**Texto**
* * * * *
El 23 de junio de 2018 parecía un día más para los “Jabalíes Salvajes”, el equipo de fútbol infantil que, tras un entrenamiento, decidió explorar la cueva Tham Luang, sin saber que esa aventura se convertiría en una odisea de supervivencia seguida por el mundo entero. Doce niños, de entre 11 y 16 años, y su entrenador, Ekkaphon Chanthawong, de 25, quedaron atrapados por el repentino ascenso de aguas monzónicas.
Lo que siguió fue una operación de rescate que desafió el tiempo, las condiciones extremas y el miedo, y que terminó escribiendo una de las páginas más sobrecogedoras del siglo 21. La desaparición del grupo movilizó de inmediato a padres y autoridades. Aquella misma noche, el entrenador principal del equipo, Nopparat Khanthawong, alertado por la ausencia de sus jugadores, halló bicicletas y mochilas abandonadas en la entrada de la cueva. Se encendieron las alarmas.
Comenzó así una carrera contra reloj, primero con buzos locales y miembros de la Marina tailandesa, y pronto con la ayuda de expertos internacionales como el espeleólogo británico Vernon Unsworth y los buzos Richard Stanton, John Volanthen y Robert Harper.
* * * * *
**Con la información**
a) Según el texto, ¿qué edad tenía el entrenador Ekkaphon Chanthawong?
b) Reproduce del texto el fragmento comprendido entre "Lo que siguió" y "y Robert Harper.", ambos incluidos.

(Entradas del conjunto de datos)
* * * * *
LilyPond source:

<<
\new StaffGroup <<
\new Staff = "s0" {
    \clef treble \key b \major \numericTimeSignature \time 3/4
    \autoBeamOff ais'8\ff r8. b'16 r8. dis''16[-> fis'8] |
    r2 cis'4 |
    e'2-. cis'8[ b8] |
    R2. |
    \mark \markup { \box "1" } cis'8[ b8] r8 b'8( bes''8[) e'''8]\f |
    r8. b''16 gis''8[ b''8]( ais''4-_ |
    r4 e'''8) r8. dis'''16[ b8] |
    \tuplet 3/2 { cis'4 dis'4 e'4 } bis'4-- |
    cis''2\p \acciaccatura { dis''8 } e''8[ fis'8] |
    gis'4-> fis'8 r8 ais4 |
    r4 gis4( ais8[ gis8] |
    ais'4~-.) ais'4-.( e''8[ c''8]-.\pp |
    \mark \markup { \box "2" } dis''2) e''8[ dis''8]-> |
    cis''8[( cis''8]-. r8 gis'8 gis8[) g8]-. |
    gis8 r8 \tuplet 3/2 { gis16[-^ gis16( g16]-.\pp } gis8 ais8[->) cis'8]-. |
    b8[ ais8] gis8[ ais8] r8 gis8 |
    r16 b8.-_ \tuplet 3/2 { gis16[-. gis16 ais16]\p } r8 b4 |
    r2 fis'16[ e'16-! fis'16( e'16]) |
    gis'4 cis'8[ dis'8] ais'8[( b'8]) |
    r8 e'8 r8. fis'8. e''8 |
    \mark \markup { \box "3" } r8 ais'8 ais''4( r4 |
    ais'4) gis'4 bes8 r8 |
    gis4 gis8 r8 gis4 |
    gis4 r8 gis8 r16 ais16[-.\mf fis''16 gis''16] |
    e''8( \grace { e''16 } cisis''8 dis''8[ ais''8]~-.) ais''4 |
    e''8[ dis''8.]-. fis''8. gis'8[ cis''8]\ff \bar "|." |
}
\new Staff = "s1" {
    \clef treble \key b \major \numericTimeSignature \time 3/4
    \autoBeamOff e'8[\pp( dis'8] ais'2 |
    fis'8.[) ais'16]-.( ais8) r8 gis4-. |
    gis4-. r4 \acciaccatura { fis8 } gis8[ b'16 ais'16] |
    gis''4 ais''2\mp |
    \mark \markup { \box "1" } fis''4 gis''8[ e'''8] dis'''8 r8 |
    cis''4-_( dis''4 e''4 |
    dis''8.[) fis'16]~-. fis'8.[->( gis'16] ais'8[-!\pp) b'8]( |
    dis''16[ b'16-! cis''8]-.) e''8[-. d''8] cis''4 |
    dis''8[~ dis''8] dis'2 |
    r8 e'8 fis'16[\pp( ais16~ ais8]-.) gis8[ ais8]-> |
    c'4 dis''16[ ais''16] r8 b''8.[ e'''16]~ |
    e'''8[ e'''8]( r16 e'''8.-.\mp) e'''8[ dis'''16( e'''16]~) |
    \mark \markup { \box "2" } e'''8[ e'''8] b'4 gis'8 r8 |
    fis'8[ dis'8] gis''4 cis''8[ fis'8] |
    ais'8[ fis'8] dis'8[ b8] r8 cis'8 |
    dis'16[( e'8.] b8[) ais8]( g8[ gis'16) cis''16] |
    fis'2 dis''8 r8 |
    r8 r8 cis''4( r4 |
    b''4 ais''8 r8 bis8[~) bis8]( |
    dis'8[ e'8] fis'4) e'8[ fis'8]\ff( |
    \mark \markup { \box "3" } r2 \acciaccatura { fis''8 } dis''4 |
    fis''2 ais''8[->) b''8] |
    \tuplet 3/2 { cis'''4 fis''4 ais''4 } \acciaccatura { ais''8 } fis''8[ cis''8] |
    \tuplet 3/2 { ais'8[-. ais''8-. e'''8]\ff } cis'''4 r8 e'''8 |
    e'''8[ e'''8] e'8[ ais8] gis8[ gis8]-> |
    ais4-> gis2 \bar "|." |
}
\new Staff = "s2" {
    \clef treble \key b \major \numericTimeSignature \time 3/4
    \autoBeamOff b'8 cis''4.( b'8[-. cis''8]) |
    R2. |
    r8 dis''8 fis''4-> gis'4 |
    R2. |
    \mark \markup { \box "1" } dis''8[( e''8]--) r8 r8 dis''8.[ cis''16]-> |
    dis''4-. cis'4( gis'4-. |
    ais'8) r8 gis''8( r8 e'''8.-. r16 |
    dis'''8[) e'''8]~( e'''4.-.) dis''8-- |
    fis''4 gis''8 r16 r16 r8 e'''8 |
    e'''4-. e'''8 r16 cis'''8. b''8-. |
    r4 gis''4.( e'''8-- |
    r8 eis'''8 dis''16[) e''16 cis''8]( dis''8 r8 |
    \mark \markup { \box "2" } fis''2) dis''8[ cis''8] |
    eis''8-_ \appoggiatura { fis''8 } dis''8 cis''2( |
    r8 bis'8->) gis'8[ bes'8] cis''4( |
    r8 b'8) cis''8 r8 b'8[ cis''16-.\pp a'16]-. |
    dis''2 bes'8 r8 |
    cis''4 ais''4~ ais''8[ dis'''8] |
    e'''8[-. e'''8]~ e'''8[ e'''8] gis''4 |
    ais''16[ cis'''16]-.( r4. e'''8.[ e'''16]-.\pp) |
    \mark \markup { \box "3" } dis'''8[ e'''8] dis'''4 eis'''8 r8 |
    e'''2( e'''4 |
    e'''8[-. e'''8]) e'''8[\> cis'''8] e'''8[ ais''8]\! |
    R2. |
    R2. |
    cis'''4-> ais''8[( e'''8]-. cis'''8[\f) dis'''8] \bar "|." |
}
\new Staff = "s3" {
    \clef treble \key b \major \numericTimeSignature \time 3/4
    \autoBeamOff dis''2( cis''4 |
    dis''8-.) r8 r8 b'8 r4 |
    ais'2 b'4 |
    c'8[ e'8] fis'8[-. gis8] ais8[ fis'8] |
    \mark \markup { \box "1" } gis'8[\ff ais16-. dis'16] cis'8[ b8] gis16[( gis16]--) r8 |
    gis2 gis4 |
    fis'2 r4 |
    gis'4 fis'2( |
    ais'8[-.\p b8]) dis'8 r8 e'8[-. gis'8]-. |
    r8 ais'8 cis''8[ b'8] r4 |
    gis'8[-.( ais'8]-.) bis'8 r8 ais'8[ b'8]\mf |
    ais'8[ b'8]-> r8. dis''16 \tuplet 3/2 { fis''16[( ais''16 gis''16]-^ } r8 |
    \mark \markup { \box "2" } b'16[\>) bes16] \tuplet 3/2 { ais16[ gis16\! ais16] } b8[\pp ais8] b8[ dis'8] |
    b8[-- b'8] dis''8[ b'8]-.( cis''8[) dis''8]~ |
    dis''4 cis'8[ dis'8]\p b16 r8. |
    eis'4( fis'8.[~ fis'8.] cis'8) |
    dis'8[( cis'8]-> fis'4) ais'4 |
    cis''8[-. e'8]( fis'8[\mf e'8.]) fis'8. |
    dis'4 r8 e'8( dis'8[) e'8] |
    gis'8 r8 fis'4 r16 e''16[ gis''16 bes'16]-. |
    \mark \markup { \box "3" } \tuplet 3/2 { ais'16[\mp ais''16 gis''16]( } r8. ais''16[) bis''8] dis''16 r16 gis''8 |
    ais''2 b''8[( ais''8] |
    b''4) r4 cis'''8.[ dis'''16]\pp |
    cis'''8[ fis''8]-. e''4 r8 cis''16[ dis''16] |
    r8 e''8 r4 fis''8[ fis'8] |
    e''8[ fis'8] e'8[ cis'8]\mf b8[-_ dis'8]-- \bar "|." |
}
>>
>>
* * * * *
**Soluciones propuestas**
a) 25 años.

b)
Lo que siguió fue una operación de rescate que desafió el tiempo, las condiciones extremas y el miedo, y que terminó escribiendo una de las páginas más sobrecogedoras del siglo 21. La desaparición del grupo movilizó de inmediato a padres y autoridades. Aquella misma noche, el entrenador principal del equipo, Nopparat Khanthawong, alertado por la ausencia de sus jugadores, halló bicicletas y mochilas abandonadas en la entrada de la cueva. Se encendieron las alarmas.
Comenzó así una carrera contra reloj, primero con buzos locales y miembros de la Marina tailandesa, y pronto con la ayuda de expertos internacionales como el espeleólogo británico Vernon Unsworth y los buzos Richard Stanton, John Volanthen y Robert Harper.